* **What the task requires**
Set down, word for word, every line from the very start of the records up to and including the line that contains "exposure: black level correction 0, exposure 4.018".

* **Provided records**
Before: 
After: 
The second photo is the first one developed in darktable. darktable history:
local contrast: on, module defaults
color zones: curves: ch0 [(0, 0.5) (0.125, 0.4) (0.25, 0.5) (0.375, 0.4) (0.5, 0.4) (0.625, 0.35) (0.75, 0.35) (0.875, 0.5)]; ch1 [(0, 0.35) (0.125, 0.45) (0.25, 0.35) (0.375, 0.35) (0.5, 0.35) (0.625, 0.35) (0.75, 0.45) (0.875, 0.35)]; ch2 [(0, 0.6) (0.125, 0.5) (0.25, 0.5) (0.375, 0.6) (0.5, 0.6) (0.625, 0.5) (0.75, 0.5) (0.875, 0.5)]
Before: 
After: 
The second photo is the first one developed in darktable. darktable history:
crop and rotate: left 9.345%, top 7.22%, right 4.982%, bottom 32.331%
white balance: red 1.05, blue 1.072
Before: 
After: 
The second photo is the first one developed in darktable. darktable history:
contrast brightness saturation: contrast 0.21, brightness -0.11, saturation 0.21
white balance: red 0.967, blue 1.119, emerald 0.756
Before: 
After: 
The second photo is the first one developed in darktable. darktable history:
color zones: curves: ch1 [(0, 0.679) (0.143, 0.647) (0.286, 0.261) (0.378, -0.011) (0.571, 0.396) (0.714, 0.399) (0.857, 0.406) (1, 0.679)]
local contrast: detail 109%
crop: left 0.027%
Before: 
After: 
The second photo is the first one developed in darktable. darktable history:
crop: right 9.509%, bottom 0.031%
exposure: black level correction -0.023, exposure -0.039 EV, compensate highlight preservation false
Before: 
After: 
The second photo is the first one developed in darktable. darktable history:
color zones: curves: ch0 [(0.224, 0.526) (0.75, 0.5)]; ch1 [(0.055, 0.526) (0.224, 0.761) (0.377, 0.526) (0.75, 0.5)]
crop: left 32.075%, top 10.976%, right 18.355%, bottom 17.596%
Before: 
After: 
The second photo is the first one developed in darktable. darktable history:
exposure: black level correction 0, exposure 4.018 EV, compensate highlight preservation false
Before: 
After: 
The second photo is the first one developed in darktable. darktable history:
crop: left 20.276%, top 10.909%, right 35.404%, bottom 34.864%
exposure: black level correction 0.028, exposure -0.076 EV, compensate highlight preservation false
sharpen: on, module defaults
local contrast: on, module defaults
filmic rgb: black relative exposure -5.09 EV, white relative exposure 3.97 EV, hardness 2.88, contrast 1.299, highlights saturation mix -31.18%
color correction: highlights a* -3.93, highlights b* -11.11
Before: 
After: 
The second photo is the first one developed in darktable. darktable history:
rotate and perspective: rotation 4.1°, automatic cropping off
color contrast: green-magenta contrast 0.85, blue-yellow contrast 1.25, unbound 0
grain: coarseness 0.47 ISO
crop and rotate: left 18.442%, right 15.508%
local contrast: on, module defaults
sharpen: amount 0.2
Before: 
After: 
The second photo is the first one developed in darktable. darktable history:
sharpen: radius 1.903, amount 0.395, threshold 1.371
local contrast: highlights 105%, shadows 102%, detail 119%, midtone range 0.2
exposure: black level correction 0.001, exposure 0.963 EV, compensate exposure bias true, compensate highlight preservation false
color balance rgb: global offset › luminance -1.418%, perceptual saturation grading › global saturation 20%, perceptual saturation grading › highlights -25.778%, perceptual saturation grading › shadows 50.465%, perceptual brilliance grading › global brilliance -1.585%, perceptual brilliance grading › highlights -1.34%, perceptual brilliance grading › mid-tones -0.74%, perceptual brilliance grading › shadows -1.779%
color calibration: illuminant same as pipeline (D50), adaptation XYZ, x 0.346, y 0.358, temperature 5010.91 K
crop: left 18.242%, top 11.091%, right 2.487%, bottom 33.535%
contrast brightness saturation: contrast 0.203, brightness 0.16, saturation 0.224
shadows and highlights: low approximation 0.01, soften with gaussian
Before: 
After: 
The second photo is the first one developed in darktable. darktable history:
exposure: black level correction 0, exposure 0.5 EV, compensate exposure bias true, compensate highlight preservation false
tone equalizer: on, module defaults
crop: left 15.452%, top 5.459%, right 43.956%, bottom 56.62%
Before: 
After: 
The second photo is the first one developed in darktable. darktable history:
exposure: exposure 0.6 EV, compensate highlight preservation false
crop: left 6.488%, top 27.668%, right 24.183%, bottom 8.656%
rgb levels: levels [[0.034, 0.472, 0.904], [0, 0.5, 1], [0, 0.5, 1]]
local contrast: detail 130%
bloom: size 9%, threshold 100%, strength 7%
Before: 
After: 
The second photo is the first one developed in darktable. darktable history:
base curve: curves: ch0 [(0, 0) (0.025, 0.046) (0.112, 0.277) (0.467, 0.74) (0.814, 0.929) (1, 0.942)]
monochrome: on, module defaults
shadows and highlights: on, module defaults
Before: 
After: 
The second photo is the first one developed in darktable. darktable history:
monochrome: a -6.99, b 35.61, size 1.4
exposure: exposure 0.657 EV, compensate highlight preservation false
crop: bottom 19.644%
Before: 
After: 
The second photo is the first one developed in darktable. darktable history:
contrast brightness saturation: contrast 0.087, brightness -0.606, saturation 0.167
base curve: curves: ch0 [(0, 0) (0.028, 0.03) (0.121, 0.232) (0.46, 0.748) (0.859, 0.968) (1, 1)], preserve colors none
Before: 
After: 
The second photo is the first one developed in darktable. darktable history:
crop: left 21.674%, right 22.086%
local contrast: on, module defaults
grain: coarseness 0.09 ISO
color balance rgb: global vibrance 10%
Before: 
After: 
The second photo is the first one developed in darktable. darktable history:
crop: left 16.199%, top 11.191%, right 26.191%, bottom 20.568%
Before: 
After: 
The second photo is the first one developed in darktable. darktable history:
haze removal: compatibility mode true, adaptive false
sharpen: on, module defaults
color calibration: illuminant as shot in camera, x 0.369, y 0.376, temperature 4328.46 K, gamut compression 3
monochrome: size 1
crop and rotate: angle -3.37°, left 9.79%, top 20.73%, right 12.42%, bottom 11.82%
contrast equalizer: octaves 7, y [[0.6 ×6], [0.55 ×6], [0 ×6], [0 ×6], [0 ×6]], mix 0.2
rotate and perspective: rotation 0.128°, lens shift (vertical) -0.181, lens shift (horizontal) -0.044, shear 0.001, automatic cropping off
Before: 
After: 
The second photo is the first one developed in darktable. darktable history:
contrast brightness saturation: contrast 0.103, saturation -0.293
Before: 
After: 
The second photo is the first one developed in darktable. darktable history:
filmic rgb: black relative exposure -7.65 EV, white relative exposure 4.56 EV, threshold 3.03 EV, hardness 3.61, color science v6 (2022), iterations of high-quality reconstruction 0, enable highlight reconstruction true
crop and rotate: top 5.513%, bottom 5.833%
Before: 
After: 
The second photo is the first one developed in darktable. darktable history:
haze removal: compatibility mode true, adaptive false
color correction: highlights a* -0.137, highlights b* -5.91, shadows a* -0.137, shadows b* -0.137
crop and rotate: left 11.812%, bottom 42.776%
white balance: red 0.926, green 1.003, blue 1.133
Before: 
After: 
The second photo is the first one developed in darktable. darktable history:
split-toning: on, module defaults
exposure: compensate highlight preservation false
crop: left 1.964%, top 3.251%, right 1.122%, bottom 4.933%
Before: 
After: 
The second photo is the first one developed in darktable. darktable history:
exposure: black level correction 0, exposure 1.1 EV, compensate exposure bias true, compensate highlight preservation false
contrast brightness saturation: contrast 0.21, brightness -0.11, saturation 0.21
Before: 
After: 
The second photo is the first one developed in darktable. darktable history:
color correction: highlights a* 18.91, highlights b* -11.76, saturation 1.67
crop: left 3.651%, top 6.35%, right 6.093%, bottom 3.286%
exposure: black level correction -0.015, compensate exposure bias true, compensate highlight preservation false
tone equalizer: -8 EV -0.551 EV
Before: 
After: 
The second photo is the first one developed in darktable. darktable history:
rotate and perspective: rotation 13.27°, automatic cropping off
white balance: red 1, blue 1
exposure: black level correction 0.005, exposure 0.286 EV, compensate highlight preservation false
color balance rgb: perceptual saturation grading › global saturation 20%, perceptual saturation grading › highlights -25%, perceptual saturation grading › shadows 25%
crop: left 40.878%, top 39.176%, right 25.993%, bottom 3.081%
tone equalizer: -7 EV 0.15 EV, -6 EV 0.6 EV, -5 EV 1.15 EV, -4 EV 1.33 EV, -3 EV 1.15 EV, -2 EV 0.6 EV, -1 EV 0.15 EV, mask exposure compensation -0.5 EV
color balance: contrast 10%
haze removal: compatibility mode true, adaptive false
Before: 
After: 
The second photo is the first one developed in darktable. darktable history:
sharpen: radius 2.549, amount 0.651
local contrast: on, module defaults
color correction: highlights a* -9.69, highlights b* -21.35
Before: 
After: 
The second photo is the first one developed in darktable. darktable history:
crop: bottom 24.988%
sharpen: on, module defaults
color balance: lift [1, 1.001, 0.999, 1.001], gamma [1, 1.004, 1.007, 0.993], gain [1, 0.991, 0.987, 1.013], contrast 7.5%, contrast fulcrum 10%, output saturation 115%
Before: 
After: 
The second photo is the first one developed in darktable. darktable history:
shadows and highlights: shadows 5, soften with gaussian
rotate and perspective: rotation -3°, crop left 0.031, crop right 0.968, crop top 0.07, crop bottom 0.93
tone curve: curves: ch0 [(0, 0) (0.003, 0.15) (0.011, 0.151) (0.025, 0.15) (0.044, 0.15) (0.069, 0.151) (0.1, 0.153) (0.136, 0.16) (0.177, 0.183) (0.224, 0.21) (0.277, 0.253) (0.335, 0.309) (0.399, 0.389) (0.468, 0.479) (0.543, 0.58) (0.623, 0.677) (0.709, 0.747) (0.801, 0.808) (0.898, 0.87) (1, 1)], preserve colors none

* **Result of the task**
Before: 
After: 
The second photo is the first one developed in darktable. darktable history:
local contrast: on, module defaults
color zones: curves: ch0 [(0, 0.5) (0.125, 0.4) (0.25, 0.5) (0.375, 0.4) (0.5, 0.4) (0.625, 0.35) (0.75, 0.35) (0.875, 0.5)]; ch1 [(0, 0.35) (0.125, 0.45) (0.25, 0.35) (0.375, 0.35) (0.5, 0.35) (0.625, 0.35) (0.75, 0.45) (0.875, 0.35)]; ch2 [(0, 0.6) (0.125, 0.5) (0.25, 0.5) (0.375, 0.6) (0.5, 0.6) (0.625, 0.5) (0.75, 0.5) (0.875, 0.5)]
Before: 
After: 
The second photo is the first one developed in darktable. darktable history:
crop and rotate: left 9.345%, top 7.22%, right 4.982%, bottom 32.331%
white balance: red 1.05, blue 1.072
Before: 
After: 
The second photo is the first one developed in darktable. darktable history:
contrast brightness saturation: contrast 0.21, brightness -0.11, saturation 0.21
white balance: red 0.967, blue 1.119, emerald 0.756
Before: 
After: 
The second photo is the first one developed in darktable. darktable history:
color zones: curves: ch1 [(0, 0.679) (0.143, 0.647) (0.286, 0.261) (0.378, -0.011) (0.571, 0.396) (0.714, 0.399) (0.857, 0.406) (1, 0.679)]
local contrast: detail 109%
crop: left 0.027%
Before: 
After: 
The second photo is the first one developed in darktable. darktable history:
crop: right 9.509%, bottom 0.031%
exposure: black level correction -0.023, exposure -0.039 EV, compensate highlight preservation false
Before: 
After: 
The second photo is the first one developed in darktable. darktable history:
color zones: curves: ch0 [(0.224, 0.526) (0.75, 0.5)]; ch1 [(0.055, 0.526) (0.224, 0.761) (0.377, 0.526) (0.75, 0.5)]
crop: left 32.075%, top 10.976%, right 18.355%, bottom 17.596%
Before: 
After: 
The second photo is the first one developed in darktable. darktable history:
exposure: black level correction 0, exposure 4.018 EV, compensate highlight preservation false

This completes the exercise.